When drug giant Pfizer announced in July that it would roll back price hikes on its drugs, it made clear that the change was temporary. Facing intense pressure from President Donald Trump, the company said it would defer price increases until the president’s blueprint for lowering prescription prices took effect or the end of the year, “whichever is sooner.”

The end of the year came sooner, and the deferrals will ultimately have lasted about six months. The company said Friday it is planning to raise the list prices on 41 of its drugs effective January 15. Most of those drugs will see prices rise by 5 percent, while three drugs will see increases of 3 percent and one will go up 9 percent. Combined, the 41 drugs represent 10 percent of the company’s medicines.
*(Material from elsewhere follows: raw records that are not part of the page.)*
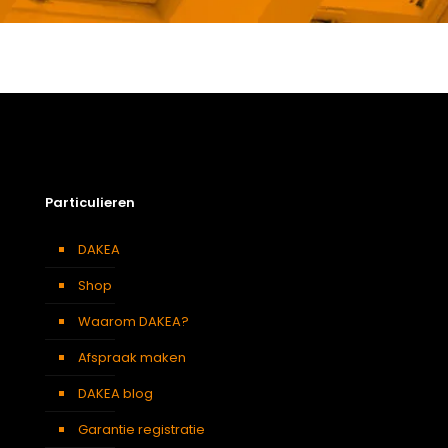
Gewicht
17,15 kg
Afmetingen doos
174 × 50 × 24 cm
Afmeting dakraam
114 x 118 cm – S6A
Soort dakbedekking
Dakpannen
Particulieren
DAKEA
Shop
Waarom DAKEA?
Afspraak maken
DAKEA blog
Garantie registratie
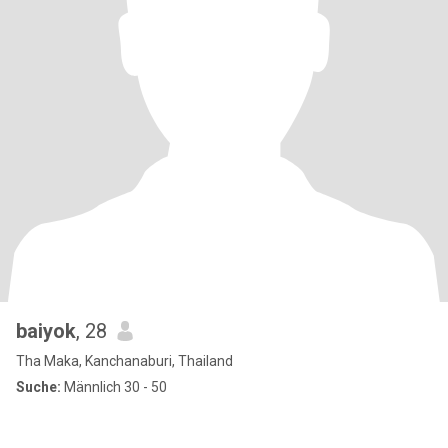
baiyok
, 28
Tha Maka, Kanchanaburi, Thailand
Suche:
Männlich 30 - 50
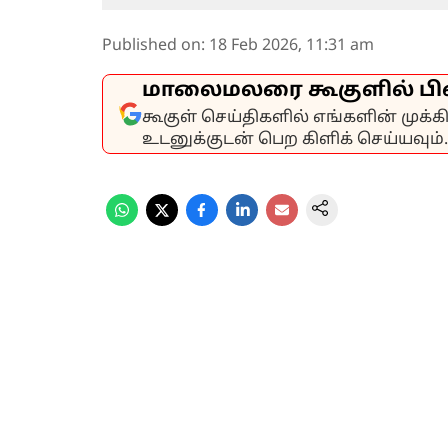
Published on
:
18 Feb 2026, 11:31 am
மாலைமலரை கூகுளில் பி
கூகுள் செய்திகளில் எங்களின் முக்
உடனுக்குடன் பெற கிளிக் செய்யவும்.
The other 90 percent will stay at their current list prices, Pfizer said.

“The drug price pledges made earlier this year were just for show — it was obvious at the time, and it's obvious now,” Walid Gellad, director of the Center for Pharmaceutical Policy and Prescribing at the University of Pittsburgh, told Politico. “The bully pulpit doesn't work, and even if it did, we don't want a system in which the only way to bring down drug prices is for the president to publicly berate a company — that's not a healthy market and not good policy.”

Pfizer said that it expects the list price increases will be offset by higher rebates and discounts paid to insurers and the pharmacy benefit managers who administer prescription plans — and that it expects those companies to share those benefits with patients so that out-of-pocket costs don’t jump.

"We believe the best means to address affordability of medicines is to reduce the growing out-of-pocket costs that consumers are facing due to high deductibles and co-insurance, and ensure that patients receive the benefit of rebates at the pharmacy counter," Pfizer Chairman and CEO Ian Read said in a statement.

A spokesperson for the Department of Health and Human Services told reporters that the announcement illustrated the “perverse incentives” in drug pricing. "Drug companies raising their prices and offsetting them with higher rebates benefits everyone but the consumer, who routinely pays out of pocket based on list price," spokeswoman Caitlin Oakley said, according to CNN.